GUAC aggregates and synthesizes software program safety metadata at scale and makes it significant and actionable. With GUAC in hand, we can reply questions at three vital levels of software program provide chain safety:
- Proactive, e.g.,
- What are probably the most used crucial elements in my software program provide chain ecosystem?
- The place are the weak factors in my general safety posture?
- How do I stop provide chain compromises earlier than they occur?
- The place am I uncovered to dangerous dependencies?
- Operational, e.g.,
- Is there proof that the appliance I’m about to deploy meets group coverage?
- Do all binaries in manufacturing hint again to a securely managed repository?
- Reactive, e.g.,
- Which components of my group’s stock is affected by new vulnerability X?
- A suspicious mission lifecycle occasion has occurred. The place is threat launched to my group?
- An open supply mission is being deprecated. How am I affected?
- Proactive, e.g.,
GUAC is an Open Supply mission on Github, and we’re excited to get extra of us concerned and contributing (learn the contributor information to get began)! The mission remains to be in its early levels, with a proof of idea that may ingest SLSA, SBOM, and Scorecard paperwork and assist easy queries and exploration of software program metadata. The subsequent efforts will concentrate on scaling the present capabilities and including new doc varieties for ingestion. We welcome assist and contributions of code or documentation.

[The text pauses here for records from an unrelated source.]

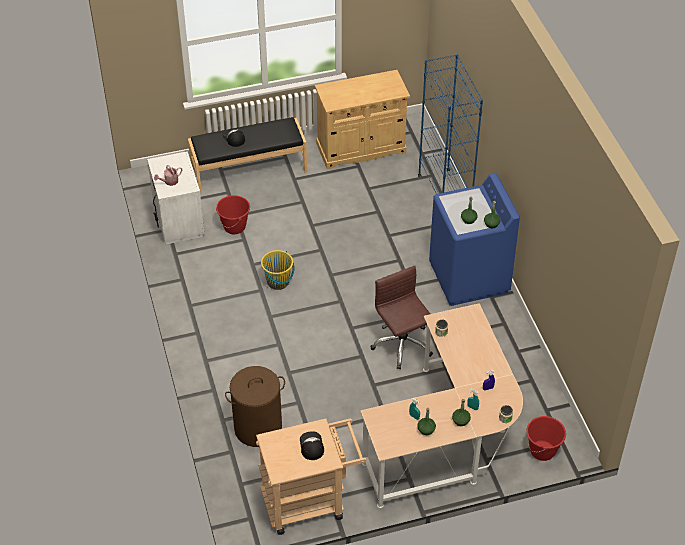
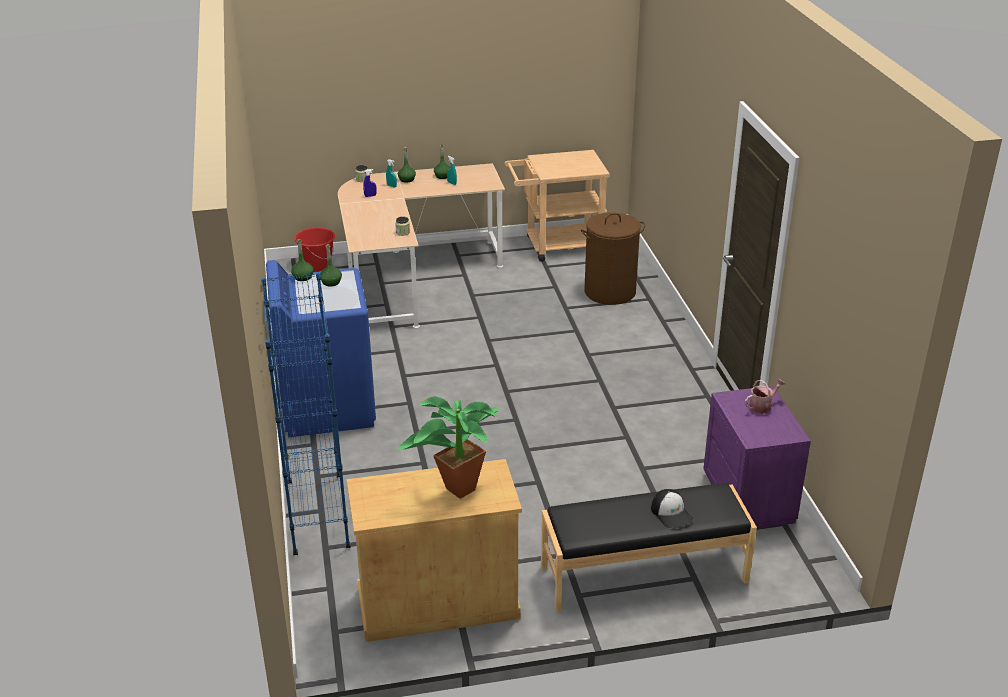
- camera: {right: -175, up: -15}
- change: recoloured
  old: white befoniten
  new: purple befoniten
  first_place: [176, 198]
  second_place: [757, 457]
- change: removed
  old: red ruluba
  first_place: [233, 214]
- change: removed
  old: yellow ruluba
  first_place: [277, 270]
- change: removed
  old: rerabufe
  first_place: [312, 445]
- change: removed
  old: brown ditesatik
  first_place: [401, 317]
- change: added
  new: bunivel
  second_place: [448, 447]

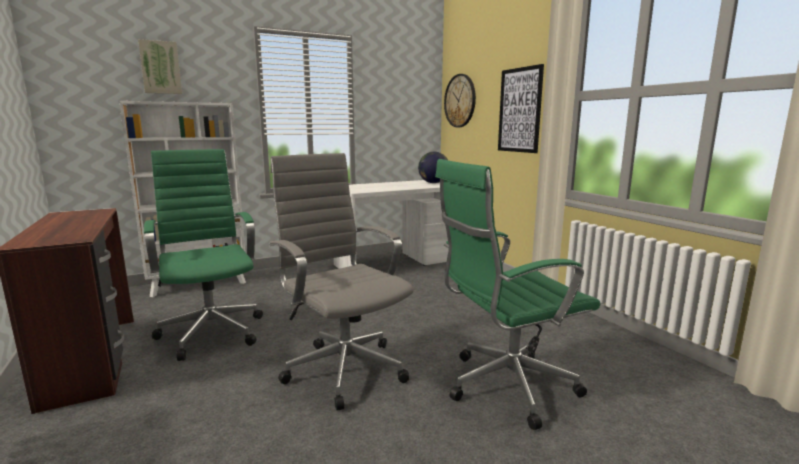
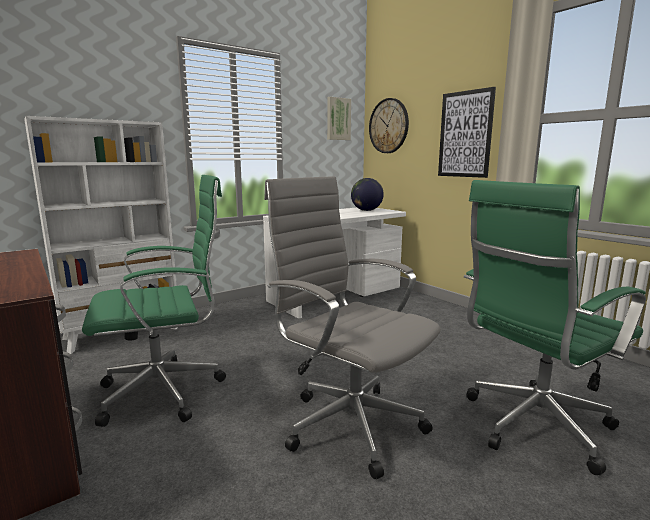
- camera: {right: -10, up: 0}
- change: moved
  old: nevekel
  first_place: [160, 66]
  second_place: [339, 118]
- change: turned
  old: green ditesatik
  first_place: [203, 255]
  second_place: [154, 301]
  degrees: 105

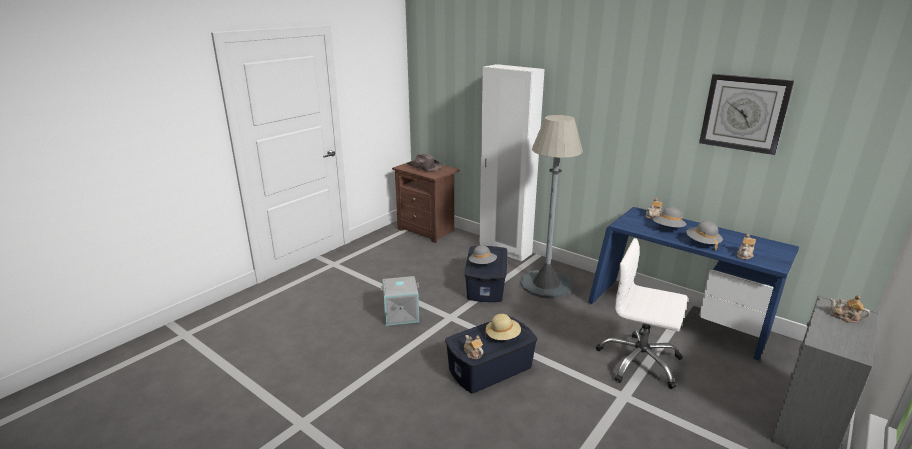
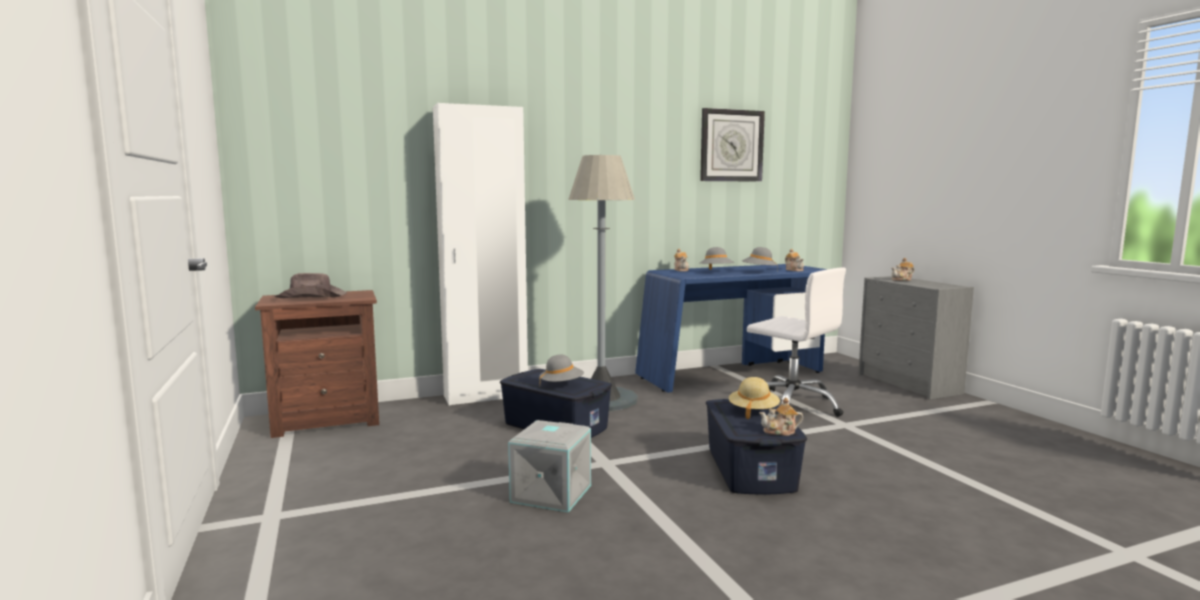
- camera: {right: -60, up: -15}
- change: turned
  old: white ditesatik
  first_place: [642, 313]
  second_place: [796, 342]
  degrees: -105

For the reason that mission will likely be consuming paperwork from many various sources and codecs, we have now put collectively a gaggle of “Technical Advisory Members” to assist advise the mission. These members embody illustration from corporations and teams similar to SPDX, CycloneDX Anchore, Aquasec, IBM, Intel, and many extra. Should you’re concerned about taking part as a contributor or advisor representing finish customers’ wants—or the sources of metadata GUAC consumes—you’ll be able to register your curiosity within the related GitHub difficulty.
The GUAC staff will likely be showcasing the mission at Kubecon NA 2022 subsequent week. Come by our session in case you’ll be there and have a chat with us—we’d be glad to speak in individual or just about!